Jack and McClane just drive right in--pretty much anyone can just drive on in to Chernobyl, apparently, and soon end up, once again, in a big gunfight. All along there has been this hot bald, bearded thug in a suit, looking sexy, but we haven't been able to get a good look at him. The movie handily wins 35 goodwill points by having him suddenly, inexplicably, doff his shirt, and gives us some decent coverage of his tattoo-covered body. Until he dies a few moments later, that is. But A+ for effort. In here I learned that if one is in a room filled with flammable gas, which becomes ignited, one need only crouch behind a pillar to receive total protection. Willis is thrown forty feet through a window and steel support, which gives easily, leaving him essentially unharmed. Soon both he and Jack are leaping into the swimming pool to escape the fiery blast of the exploding helicopter--that is the SWIMMING POOL at the Chernobyl nuclear plant, you know the one--and in here Jack calls McClane "Dad" and the healing has begun. It's so moving.

Well, it was total crap, but that's not to say it wasn't fun. I was amused the entire time, either by it or by laughing at it. Still, even by crap cash-in sequel standards, it was pretty bare bones. You get exactly three big action sequences, and the climax comes before it feels like the movie has even gotten going. Which is to say, it never really gathers much momentum or becomes genuinely involving. And the characters and their interactions are not interesting. And the villain's plan doesn't hold that much that is compelling. It's just an excuse to set action pieces in motion, which it accomplishes. It also occurs over the course of one day, a day in which McClane has been awake for 20 hours before the action even begins, making it quite amazing that he never simply nods off.
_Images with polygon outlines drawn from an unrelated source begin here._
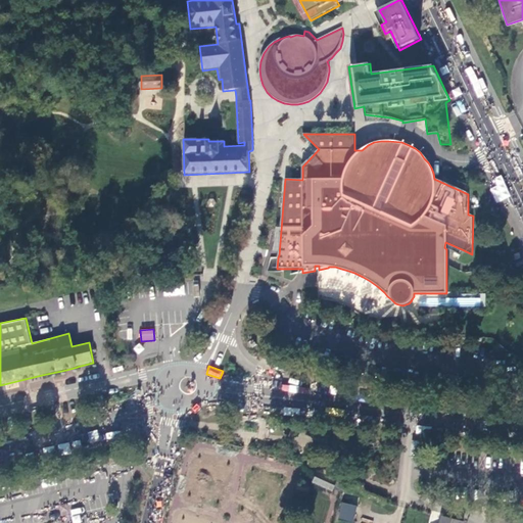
[(308,436),(311,430),(304,427),(298,428),(297,432),(308,436)]
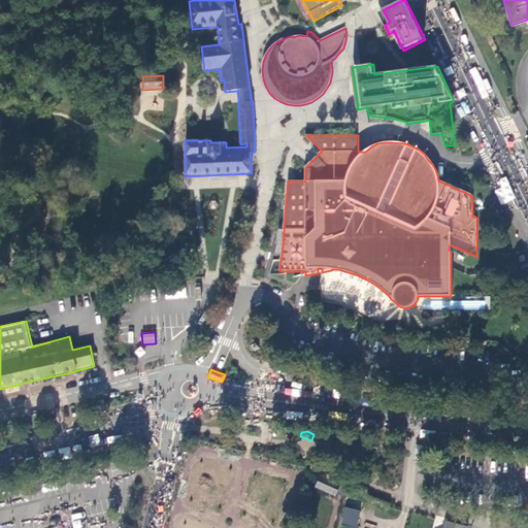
[(320,441),(332,446),(334,439),(328,436),(321,438),(320,441)]
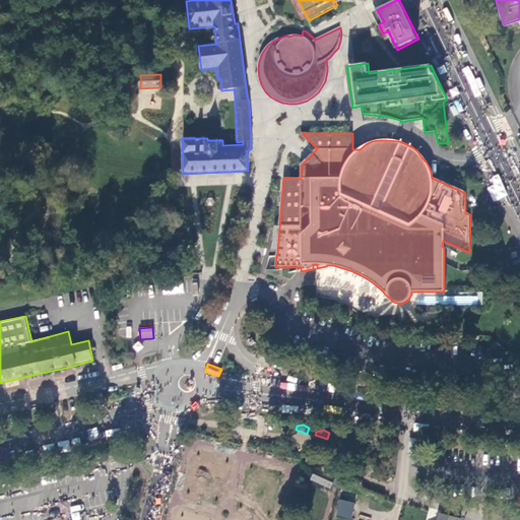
[(329,488),(333,477),(315,469),(310,479),(329,488)]
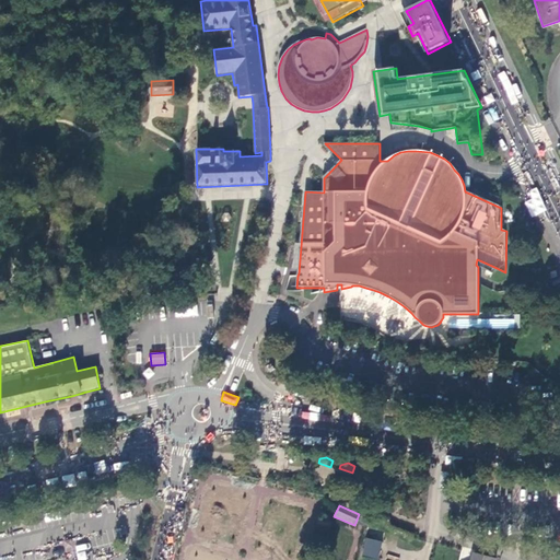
[(362,556),(378,558),(382,540),(365,537),(362,556)]
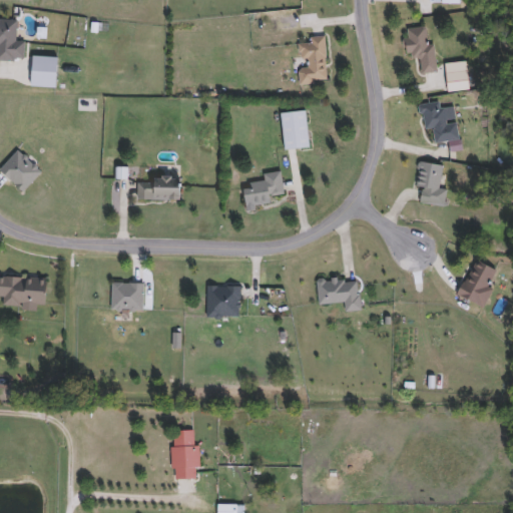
[(0,19),(15,21),(14,42),(23,42),(22,61),(0,60),(0,19)]
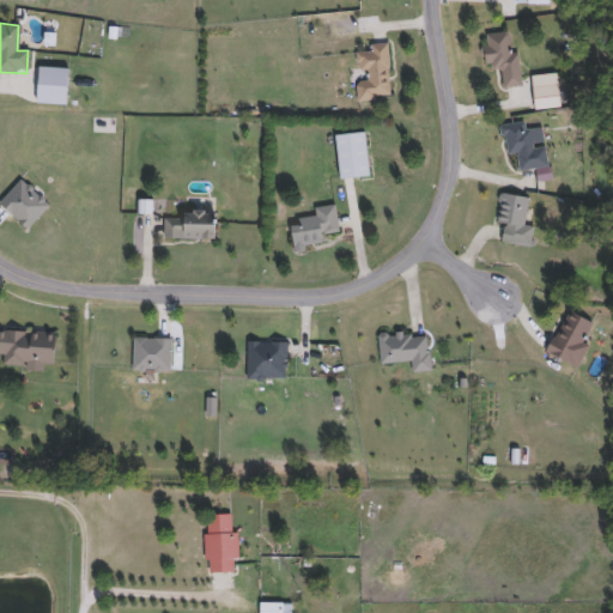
[(517,53),(521,86),(502,89),(501,70),(486,71),(483,35),(509,31),(511,53),(517,53)]
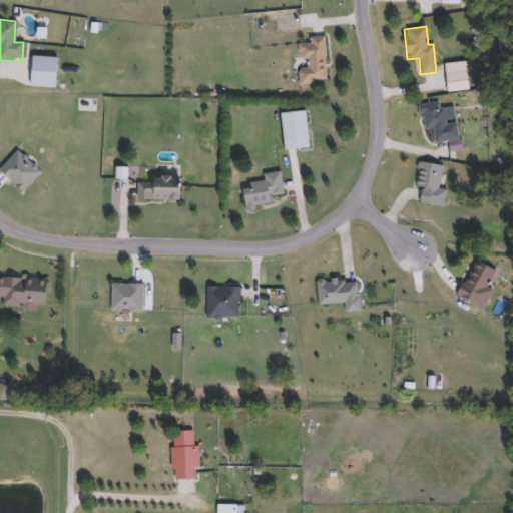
[(324,36),(326,83),(299,83),(298,65),(299,65),(299,43),(310,43),(310,37),(324,36)]
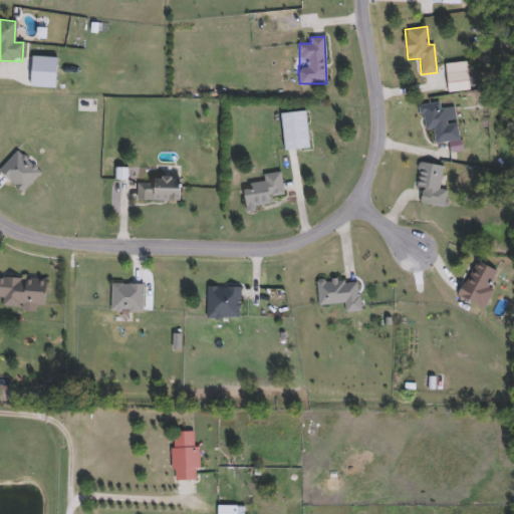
[(469,62),(469,91),(446,91),(446,62),(469,62)]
The last one, whatever it was called, made a strength of being the fourth sequel that no one asked for by giving the whole thing an attitude of jocularity and winking about itself, casting its over-the-top setpieces as hilariously over the top, and having McClane be our bemused protagonist. Here things have gone so over-the-top as to be merely ridiculous, distancing us from the movie instead of inviting us to get involved in the fun. Really--why are we still talking about this? It's a cash-in sequel that gives you exactly that: a cash-in sequel. It'll amuse you for 90 minutes, and you'll forget you ever saw it before the credits have even finished. I got more amusement from thinking of suggested titles for the next one, such as "Die Harder Than It Was Hitherto Thought Possible" or "Die Harder Than a Hard-Dyin' Dog On a Dirty Low-Down Deuce of a Day."

Should you watch it: 

It's your time, but you can spend your time on better movies.